約300年以上前に発見されたとされる天草陶石は当初、砥石や硯石として使われていた。しかし、焼き物の原料としても優れていることがわかり、品質の高い陶石として生産されるようになったという。江戸時代の著名な文化人として知られる平賀源内は1771(明和8)年、長崎奉行に提出した建白書「陶器工夫書」で、天草陶石を「天下無双の上品に御座候」と絶賛している。
天草の窯元の歴史は古く、高浜村(現在の天草市天草町)の庄屋であった上田家の6代目、上田伝五右衛門武弼(でんごえもんたけすけ)が1763(宝暦13)年に天草陶石を使って始めたとの記録がある。

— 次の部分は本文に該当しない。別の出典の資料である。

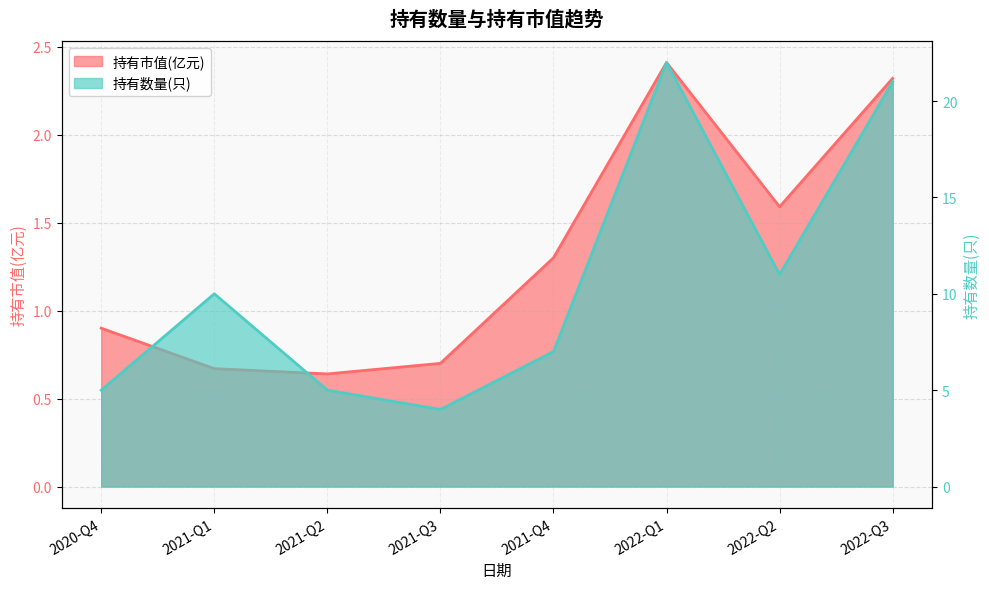

Which label corresponds to the largest value in the chart?

2022-Q1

これを受け継いだ7代目の上田源太夫宜珍(げんだゆうよしうず)の高浜焼の窯元を、のちに瀬戸焼の発展への功績から「磁祖」とあがめられている陶工の加藤民吉が訪れて一時修行をし、宜珍から色絵技法について伝授されて瀬戸に戻ったという史実も残る。天草の焼き物は、世間から「瀬戸物」と呼ばれ、磁器の焼き物の代名詞にまでなる瀬戸焼の隆盛をもたらした歴史にもかかわっているとも言えるだろう。